The addition of a development squad this year has strengthened their base, while an under-14s squad is being considered. Gannon's girls traditionally play a big part in United's summer fun days, while this campaign is regarded as one of foundation-building, with an influx of promising under-16 players, like the free-scoring Imogen Longcake, formerly of Carlisle City, joining a team featuring more established players like captain Sharina Robinson and vice-captain Rebecca Adam.

A 2-0 win against high-flying Bury was a recent highlight. A reasonably regular turnover of players is also seen as something to harness. "We're now talking to four universities in America, so that could be a pathway for girls that we can move on to scholarship. Hopefully that will encourage them to join us. You'd rather be part of someone's journey, rather than be their downfall because you've kept them to win everything yourself."

The professional women's game appears better than ever, with more role models and aspirations for girls at United's part-time level than in Gannon's own playing days.

"From the start, you would hear it all - women can't play football, they should be at home, and so on," she says. "My character is just to brush it off. I grew up with lads, got used to stick. You got on with it. But the game grew and things started changing.

"You find that girls who go into team sports are tough cookies. They'll stand up for themselves. But they have so many more opportunities now. The only worry for me is we get complacent. Women's football was the fastest-growing sport in Britain, but we can't keep using that strapline. We've lost three teams in our league this year from the north-west. If you rest on your laurels, stop doing the work, you suffer.
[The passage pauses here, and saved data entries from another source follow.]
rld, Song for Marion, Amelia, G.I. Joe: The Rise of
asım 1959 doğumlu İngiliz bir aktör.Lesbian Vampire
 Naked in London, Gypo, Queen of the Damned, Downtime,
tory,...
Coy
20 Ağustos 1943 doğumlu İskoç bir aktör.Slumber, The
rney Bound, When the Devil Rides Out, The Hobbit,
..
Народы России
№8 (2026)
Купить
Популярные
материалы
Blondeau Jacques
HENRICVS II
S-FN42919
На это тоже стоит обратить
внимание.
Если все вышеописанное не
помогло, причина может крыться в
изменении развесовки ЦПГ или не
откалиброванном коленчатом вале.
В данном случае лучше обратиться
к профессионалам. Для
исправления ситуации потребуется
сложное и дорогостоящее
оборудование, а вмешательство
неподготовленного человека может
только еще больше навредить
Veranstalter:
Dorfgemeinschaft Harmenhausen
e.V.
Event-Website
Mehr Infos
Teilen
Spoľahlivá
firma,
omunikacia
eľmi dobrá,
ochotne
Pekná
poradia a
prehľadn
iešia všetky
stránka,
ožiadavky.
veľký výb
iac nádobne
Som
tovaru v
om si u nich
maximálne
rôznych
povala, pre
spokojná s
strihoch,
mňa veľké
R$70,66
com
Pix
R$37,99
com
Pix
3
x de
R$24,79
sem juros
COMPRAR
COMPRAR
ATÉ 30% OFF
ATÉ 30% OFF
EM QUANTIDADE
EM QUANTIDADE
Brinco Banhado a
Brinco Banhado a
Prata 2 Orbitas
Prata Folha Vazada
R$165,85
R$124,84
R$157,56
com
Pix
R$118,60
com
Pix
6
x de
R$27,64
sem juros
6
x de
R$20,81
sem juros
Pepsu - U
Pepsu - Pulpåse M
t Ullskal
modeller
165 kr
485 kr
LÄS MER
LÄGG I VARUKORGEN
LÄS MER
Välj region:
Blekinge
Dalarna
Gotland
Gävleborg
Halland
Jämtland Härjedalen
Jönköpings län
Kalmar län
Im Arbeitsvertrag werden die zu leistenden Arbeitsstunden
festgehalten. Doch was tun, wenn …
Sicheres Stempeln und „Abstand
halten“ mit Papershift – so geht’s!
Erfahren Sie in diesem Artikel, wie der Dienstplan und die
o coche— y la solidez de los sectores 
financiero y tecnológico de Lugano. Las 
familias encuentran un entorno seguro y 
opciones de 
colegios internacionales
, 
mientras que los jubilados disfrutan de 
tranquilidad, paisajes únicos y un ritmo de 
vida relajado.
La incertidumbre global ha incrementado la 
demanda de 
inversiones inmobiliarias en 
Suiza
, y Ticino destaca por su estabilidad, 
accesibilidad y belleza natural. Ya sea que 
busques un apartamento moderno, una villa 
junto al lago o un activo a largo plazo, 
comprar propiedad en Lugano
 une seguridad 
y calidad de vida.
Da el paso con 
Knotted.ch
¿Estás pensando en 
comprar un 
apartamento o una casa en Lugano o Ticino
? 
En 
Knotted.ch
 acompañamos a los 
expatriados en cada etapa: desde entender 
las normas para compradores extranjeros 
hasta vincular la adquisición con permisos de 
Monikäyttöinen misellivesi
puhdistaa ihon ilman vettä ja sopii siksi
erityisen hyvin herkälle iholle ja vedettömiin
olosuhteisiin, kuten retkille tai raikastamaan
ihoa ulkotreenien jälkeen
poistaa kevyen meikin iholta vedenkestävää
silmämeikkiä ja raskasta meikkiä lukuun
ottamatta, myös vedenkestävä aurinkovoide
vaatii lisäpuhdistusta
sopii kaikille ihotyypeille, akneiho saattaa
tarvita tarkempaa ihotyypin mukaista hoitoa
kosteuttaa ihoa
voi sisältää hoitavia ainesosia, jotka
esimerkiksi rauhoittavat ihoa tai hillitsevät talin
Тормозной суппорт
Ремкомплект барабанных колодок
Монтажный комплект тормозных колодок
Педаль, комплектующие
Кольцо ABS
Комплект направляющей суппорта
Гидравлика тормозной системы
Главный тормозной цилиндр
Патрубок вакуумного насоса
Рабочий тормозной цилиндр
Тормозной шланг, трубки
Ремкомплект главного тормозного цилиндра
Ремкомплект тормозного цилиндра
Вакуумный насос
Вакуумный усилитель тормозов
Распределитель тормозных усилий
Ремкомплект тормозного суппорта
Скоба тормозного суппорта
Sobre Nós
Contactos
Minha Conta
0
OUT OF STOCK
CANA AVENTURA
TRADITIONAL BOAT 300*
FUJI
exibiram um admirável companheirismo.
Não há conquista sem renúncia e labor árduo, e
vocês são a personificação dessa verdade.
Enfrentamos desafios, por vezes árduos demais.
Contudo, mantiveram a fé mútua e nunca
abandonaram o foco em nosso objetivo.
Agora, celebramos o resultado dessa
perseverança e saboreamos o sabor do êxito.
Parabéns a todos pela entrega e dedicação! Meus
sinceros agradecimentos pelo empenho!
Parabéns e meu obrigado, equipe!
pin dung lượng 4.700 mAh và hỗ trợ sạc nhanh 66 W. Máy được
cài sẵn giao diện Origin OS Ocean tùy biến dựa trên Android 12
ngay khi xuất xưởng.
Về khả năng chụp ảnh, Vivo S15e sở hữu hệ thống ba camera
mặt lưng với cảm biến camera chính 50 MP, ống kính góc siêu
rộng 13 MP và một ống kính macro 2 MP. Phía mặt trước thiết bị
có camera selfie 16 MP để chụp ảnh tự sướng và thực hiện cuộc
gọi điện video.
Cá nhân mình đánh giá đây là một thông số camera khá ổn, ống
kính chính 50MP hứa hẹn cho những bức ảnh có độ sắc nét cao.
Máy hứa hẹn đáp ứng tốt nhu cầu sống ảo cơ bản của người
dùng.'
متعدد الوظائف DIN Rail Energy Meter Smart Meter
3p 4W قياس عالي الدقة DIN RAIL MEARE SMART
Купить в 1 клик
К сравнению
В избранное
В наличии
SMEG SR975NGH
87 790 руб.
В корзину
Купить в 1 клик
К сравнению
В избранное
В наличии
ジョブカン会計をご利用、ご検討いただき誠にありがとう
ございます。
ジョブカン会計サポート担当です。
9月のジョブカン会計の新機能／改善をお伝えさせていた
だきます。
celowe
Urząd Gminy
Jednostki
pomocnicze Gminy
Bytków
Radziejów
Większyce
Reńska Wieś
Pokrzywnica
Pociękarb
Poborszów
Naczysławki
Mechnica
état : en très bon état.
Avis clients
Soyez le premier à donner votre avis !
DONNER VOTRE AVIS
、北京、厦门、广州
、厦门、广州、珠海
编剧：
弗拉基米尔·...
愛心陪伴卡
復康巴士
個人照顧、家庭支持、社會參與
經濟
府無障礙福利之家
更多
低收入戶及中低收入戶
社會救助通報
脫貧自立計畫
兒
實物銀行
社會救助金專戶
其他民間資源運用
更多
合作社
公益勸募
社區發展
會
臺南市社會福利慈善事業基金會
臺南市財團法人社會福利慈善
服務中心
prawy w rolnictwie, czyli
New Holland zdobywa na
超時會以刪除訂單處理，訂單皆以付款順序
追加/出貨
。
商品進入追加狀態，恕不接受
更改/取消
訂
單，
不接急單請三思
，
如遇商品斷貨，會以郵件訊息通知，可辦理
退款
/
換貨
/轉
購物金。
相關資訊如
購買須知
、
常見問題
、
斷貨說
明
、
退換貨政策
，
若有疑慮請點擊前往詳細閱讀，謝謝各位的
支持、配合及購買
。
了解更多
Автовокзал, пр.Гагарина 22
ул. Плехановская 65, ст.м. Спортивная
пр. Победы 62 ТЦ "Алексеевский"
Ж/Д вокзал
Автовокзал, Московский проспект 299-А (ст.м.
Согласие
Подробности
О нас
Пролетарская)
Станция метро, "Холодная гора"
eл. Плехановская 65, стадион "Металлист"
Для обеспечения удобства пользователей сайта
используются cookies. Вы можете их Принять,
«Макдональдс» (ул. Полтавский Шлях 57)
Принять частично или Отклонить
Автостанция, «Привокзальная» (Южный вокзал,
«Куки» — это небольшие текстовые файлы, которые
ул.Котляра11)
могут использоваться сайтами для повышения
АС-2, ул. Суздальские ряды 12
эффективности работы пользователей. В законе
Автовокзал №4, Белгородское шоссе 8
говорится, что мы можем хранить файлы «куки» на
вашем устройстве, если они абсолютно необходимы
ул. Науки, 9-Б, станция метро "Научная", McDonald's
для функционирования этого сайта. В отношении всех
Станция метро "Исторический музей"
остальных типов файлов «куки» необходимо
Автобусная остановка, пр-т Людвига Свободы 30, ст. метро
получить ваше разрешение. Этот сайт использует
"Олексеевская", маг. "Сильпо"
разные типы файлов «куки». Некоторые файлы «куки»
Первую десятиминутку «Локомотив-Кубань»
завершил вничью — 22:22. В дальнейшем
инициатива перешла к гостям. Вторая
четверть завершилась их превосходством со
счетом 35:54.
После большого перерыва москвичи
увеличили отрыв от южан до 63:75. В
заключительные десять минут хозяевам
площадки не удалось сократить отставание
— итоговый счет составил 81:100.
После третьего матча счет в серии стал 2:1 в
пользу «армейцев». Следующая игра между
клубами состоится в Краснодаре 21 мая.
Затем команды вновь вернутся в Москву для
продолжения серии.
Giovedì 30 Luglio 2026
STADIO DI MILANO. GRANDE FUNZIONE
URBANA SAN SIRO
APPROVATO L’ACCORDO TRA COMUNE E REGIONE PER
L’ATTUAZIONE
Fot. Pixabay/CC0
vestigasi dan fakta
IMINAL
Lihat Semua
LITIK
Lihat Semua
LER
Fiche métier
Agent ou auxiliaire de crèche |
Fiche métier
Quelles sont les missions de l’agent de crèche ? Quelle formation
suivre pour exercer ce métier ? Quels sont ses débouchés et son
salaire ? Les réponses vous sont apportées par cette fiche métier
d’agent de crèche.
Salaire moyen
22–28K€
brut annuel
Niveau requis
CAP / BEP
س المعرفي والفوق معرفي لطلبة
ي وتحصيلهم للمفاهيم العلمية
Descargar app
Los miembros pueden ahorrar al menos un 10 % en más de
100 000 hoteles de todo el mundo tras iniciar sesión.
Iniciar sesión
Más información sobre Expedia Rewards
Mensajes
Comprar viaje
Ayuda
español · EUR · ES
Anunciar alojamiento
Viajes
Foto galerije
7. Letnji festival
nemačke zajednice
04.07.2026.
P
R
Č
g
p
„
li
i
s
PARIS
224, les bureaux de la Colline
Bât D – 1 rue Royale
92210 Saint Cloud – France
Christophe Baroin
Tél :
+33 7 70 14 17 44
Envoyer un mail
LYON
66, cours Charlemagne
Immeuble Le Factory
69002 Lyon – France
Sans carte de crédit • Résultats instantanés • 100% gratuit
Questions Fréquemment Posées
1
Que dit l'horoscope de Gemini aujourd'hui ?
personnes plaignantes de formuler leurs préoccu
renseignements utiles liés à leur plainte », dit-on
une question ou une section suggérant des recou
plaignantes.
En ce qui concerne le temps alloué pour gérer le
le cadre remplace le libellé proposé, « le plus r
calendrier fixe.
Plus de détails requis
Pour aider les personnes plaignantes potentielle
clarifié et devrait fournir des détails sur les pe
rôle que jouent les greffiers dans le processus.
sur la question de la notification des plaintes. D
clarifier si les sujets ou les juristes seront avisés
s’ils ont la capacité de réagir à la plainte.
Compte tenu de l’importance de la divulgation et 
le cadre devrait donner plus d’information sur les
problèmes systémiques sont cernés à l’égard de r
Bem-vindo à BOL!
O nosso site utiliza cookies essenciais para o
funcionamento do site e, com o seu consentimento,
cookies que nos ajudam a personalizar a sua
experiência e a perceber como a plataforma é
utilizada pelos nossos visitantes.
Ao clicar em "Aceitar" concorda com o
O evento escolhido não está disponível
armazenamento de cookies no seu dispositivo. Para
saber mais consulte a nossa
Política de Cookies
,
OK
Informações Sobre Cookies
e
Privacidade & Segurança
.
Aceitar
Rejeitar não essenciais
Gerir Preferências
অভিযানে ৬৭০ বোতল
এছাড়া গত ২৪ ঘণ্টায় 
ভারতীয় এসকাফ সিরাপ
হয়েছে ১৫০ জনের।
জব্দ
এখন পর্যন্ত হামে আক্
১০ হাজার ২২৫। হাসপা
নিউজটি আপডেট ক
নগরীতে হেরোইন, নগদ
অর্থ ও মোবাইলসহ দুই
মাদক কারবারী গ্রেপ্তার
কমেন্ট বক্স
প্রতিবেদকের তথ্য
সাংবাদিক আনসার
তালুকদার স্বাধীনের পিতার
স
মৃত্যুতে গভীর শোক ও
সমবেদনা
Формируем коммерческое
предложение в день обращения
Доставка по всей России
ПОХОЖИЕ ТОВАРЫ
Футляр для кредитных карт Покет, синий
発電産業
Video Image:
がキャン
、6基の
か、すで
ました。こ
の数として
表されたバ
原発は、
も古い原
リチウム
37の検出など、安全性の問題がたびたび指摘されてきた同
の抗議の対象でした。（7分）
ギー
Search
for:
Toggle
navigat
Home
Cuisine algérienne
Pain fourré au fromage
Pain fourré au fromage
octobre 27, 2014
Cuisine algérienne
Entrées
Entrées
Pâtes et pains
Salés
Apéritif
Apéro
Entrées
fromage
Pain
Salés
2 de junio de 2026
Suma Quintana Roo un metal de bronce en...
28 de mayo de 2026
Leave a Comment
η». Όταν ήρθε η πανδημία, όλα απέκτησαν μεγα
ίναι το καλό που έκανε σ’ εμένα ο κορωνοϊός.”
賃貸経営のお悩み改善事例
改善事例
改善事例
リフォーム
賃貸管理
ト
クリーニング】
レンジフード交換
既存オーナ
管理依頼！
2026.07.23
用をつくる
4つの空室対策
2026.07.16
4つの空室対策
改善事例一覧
We've got to keep making it accessible."

With this in mind Gannon's players are to visit local schools and clubs more often, to strengthen the club's links and highlight what United can offer. "We shouldn't just expect players to come to us. You have to have that connection. Carlisle has a lot of female supporters. How nice for them to think, 'I can play for Carlisle United one day', and say that as a woman?"

Gannon herself is still registered to play and, having been involved in at least one game every season, may involve herself in one more this campaign before keeping a promise to hang up her boots after reaching 50. Then she might reflect further on a tough but rewarding journey, especially in the recent past, when her team, like many others, pulled together in strife.

"Our saying in our team has always been 'football family'," she says, back home and struggling to believe a year has passed since the storm. "The girls got me a beautiful photo for my birthday and at the bottom is a definition of what family is about.

"That's what we are, when we meet up. It's our family. The support they have for each other is amazing. And you have them for life."